Advanced Micro Devices (NYSE:AMD) has made a steady comeback after beginning the year on a negative note. So far in 2014, AMD has appreciated almost 7% after hitting a roadblock in January. Earlier this year, AMD issued a weak outlook and its shares fell 10%. However, the company has made a remarkable comeback and looks set to get better.
AMD's turnaround started as the stock rose nearly 12% on the back of a robust performance in the first quarter. Its revenue increased an impressive 28% year over year, mainly driven by the healthy demand for its newest Radeon GPUs, semi-custom gaming APUs, and powerful x86 processor cores. In addition, as AMD-powered Microsoft (NASDAQ:MSFT) and Sony (NYSE:SNE) game consoles have outpaced the previous generation, AMD is seeing strong momentum in the semi-custom business.
As I mentioned in my earnings preview, the semi-custom business is expected to continue growing at a terrific pace. I had stated:
"The company's successful relationship with Sony and Microsoft for gaming consoles has proved to be solid so far, and since demand for these products is continuously increasing, AMD can see an increase in sales of its flawless semi-custom products.
With more than 7 million units sold in less than 2 months, as reported by Sony and Microsoft, the new consoles are off to a solid start. As a result, AMD expects the demand for its semi-custom chips to double in the current year, leading to strong revenue growth."
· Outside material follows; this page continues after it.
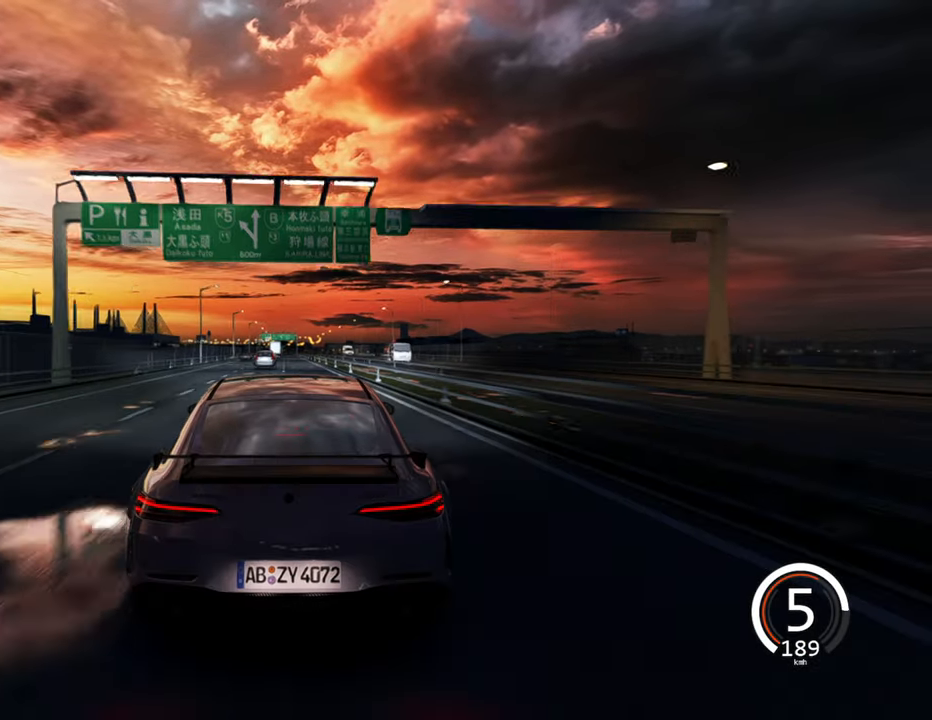
{"keys": ["d", "w"], "events": [[500, "d", "down"]]}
AMD has been able to turn its bottom line around due to the rapid growth that it is seeing. In the previous quarter, its net income rose to $12 million as compared to a net loss of $94 million last year. Going forward, the chipmaker is confident about further progress. It expects better results from the PC market as many new designs are on the way from its OEM partners that will deliver sequential PC revenue growth.
More growth ahead
AMD sees a big opportunity in high-performance embedded SoCs and processors, projecting a total addressable market of $9 billion. The company should also benefit from the product life-cycle of its customers, which is in the growth stage right now, hence providing a more predictable and consistent revenue stream for AMD.
AMD has built strong relationships with customers in key verticals such as digital signage and medical, landing important design wins. This move will certainly help AMD capture a bigger share of the market and deliver strong results.
Moreover, AMD is also finding momentum in its professional graphics business. For example, the Apple (NASDAQ:AAPL) Mac Pro uses two of AMD's industry leading FirePro GPUs. The company looks determined to expand its professional GPU products, and the launch of its new flagship FirePro w9100 GPU is already leading to more inquiries from customers. According to AMD,
"This GPU is attracting significant interest from video, design and engineering professionals who need to work at the latest 4K resolutions and beyond."
AMD recently introduced Seattle, its first 64-bit ARM server processor, based on an industry-first 28-nanometer technology. This has positioned AMD as the only SoC provider to bridge the x86 and ARM ecosystems for server application. The company has already started sampling Seattle and plans to start shipping it in the second half of the year.
AMD expects its personal computing business to continue performing well as new designs have been built with OEM partners, and the company has witnessed an increase in shipments of its mobile APU units. Furthermore, the company has launched Beema and Kaveri APUs that are embedded in Notebooks.
Also, AMD has upgraded its product portfolio in the desktop channel and has launched A8 and A10 APUs, thereby bolstering its desktop portfolio. Moreover, the company experienced record unit shipments in the last quarter, and expects the momentum to carry on for the current quarter and the second half of fiscal 2014.
Solid fundamentals and growth expectations
AMD currently trades at a trailing P/E of 85 and a forward P/E of 17, which means that it could be a solid buy as its earnings are expected to grow at a good pace going forward. Also, its PEG ratio stands at 0.58, indicating that its earnings are expected to grow at a terrific rate in the future. In addition, analysts estimate AMD's earnings to grow at a CAGR of more than 30% for the next five years, which makes it a solid growth pick. So, investors should definitely consider buying AMD for the long run as the company looks set to get better.
Disclosure: The author has no positions in any stocks mentioned, and no plans to initiate any positions within the next 72 hours. The author wrote this article themselves, and it expresses their own opinions. The author is not receiving compensation for it (other than from Seeking Alpha). The author has no business relationship with any company whose stock is mentioned in this article.